Zu erledigende Aufgabe ->
Gib den Absatz im Textauszug, der mit „Die Bestellung eines Sanierungsbeauftragten“ beginnt, als knappe Stichpunktliste wieder und lass dabei keine seiner Kernaussagen weg.

Textauszug ->
/---
Begriff und rechtliche Einordnung des Sanierungsbeauftragten

Der Sanierungsbeauftragte ist eine zentrale, in verschiedenen rechtlichen Kontexten vorgesehene Person, die in Unternehmen oder in Institutionen bei drohender oder bestehender wirtschaftlicher Schieflage eingesetzt wird. Seine Hauptaufgabe besteht darin, Sanierungsmaßnahmen zu entwickeln, deren Umsetzung zu koordinieren sowie die Unternehmensleitung, Gesellschafter und ggf. Gläubiger bei der erfolgreichen Stabilisierung und Fortführung des Unternehmens zu unterstützen. Die Rolle des Sanierungsbeauftragten findet insbesondere im Rahmen von außergerichtlichen und gerichtlichen Restrukturierungsverfahren (§§ 84 ff., § 129 StaRUG, § 270b InsO) sowie in Zusammenhang mit besonderen aufsichtsrechtlichen Bestimmungen Anwendung.

Historische Entwicklung und gesetzliche Grundlagen

Gesetzliche Verankerung im deutschen Recht

Im deutschen Recht entstand die Funktion des Sanierungsbeauftragten insbesondere im Zusammenhang mit Einführung des Gesetzes über den Stabilisierungs- und Restrukturierungsrahmen für Unternehmen (StaRUG) und im Kontext der Insolvenzordnung (InsO). Das StaRUG, welches zum 1. Januar 2021 in Kraft trat, enthält eigenständige Regelungen über das gerichtliche Restrukturierungsverfahren, die bei drohender Zahlungsunfähigkeit greifen. Hierbei können das Restrukturierungsgericht und die Beteiligten die Bestellung eines Sanierungsbeauftragten bei bestimmten Voraussetzungen beantragen bzw. anordnen. Zudem existieren Überschneidungen zum sogenannten Sachwalter im Eigenverwaltungsverfahren nach der Insolvenzordnung, wobei der Sanierungsbeauftragte jedoch spezifische Aufgaben im Rahmen der vorinsolvenzlichen Restrukturierung wahrnimmt.

Abgrenzungen

Der Sanierungsbeauftragte ist abzugrenzen vom Insolvenzverwalter und vom Sachwalter: Während diese im Insolvenzverfahren für die Verwaltung und Verwertung der Insolvenzmasse verantwortlich sind, liegt der Fokus des Sanierungsbeauftragten strikt auf der Erhaltung und Fortführung des Unternehmens außerhalb oder am Rand eines Insolvenzverfahrens.

Aufgaben und Pflichten des Sanierungsbeauftragten

Bestellung und Mandatserteilung

Die Bestellung eines Sanierungsbeauftragten erfolgt in der Regel durch gerichtliche Anordnung oder auf Antrag von Beteiligten (z.B. Schuldner, Gläubiger oder Restrukturierungsplanbeteiligte). Voraussetzung ist häufig, dass ein Restrukturierungsverfahren eingeleitet oder ein entsprechender Antrag gestellt wird. Nach § 84 StaRUG kann das Gericht einen Sanierungsbeauftragten bestellen, wenn dies zur Wahrung der Interessen der Beteiligten oder zur Sicherstellung einer geordneten Durchführung des Verfahrens erforderlich erscheint.
\---
Bereitgestellte Angaben ->
/---
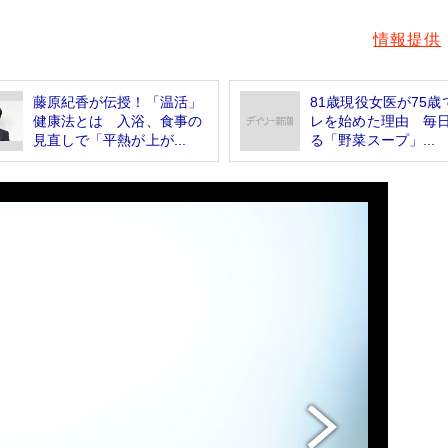
情報提供
藤原紀香が伝授！「温活」
81歳現役女医が75歳
健康法とは 入浴、食事の
レを始めた理由 毎
見直しで「平熱が上が...
る「野菜スープ」...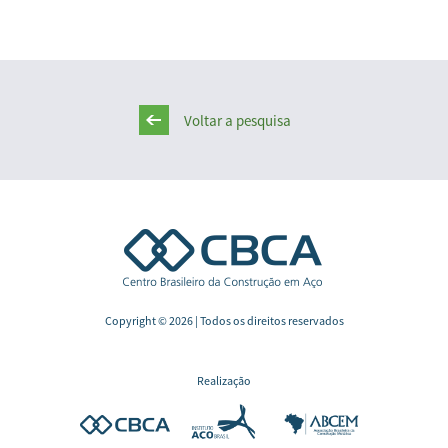
Voltar a pesquisa
Copyright © 2026 | Todos os direitos reservados
Realização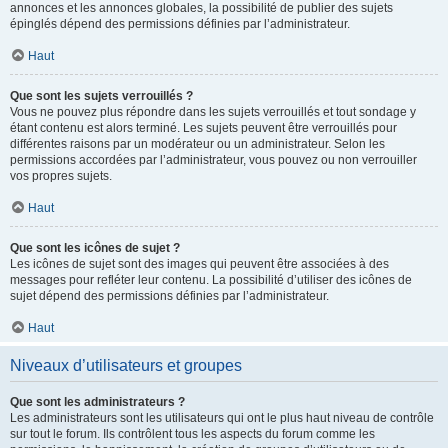
annonces et les annonces globales, la possibilité de publier des sujets
épinglés dépend des permissions définies par l’administrateur.
Haut
Que sont les sujets verrouillés ?
Vous ne pouvez plus répondre dans les sujets verrouillés et tout sondage y
étant contenu est alors terminé. Les sujets peuvent être verrouillés pour
différentes raisons par un modérateur ou un administrateur. Selon les
permissions accordées par l’administrateur, vous pouvez ou non verrouiller
vos propres sujets.
Haut
Que sont les icônes de sujet ?
Les icônes de sujet sont des images qui peuvent être associées à des
messages pour refléter leur contenu. La possibilité d’utiliser des icônes de
sujet dépend des permissions définies par l’administrateur.
Haut
Niveaux d’utilisateurs et groupes
Que sont les administrateurs ?
Les administrateurs sont les utilisateurs qui ont le plus haut niveau de contrôle
sur tout le forum. Ils contrôlent tous les aspects du forum comme les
\---
Lösung ->
- Bestellung meist durch gerichtliche Anordnung oder auf Antrag von Beteiligten (z. B. Schuldner, Gläubiger, Restrukturierungsplanbeteiligte)
- Häufige Voraussetzung: ein eingeleitetes Restrukturierungsverfahren oder ein entsprechender Antrag
- Nach § 84 StaRUG kann das Gericht einen Sanierungsbeauftragten bestellen, wenn dies zur Wahrung der Interessen der Beteiligten oder für eine geordnete Durchführung des Verfahrens erforderlich erscheint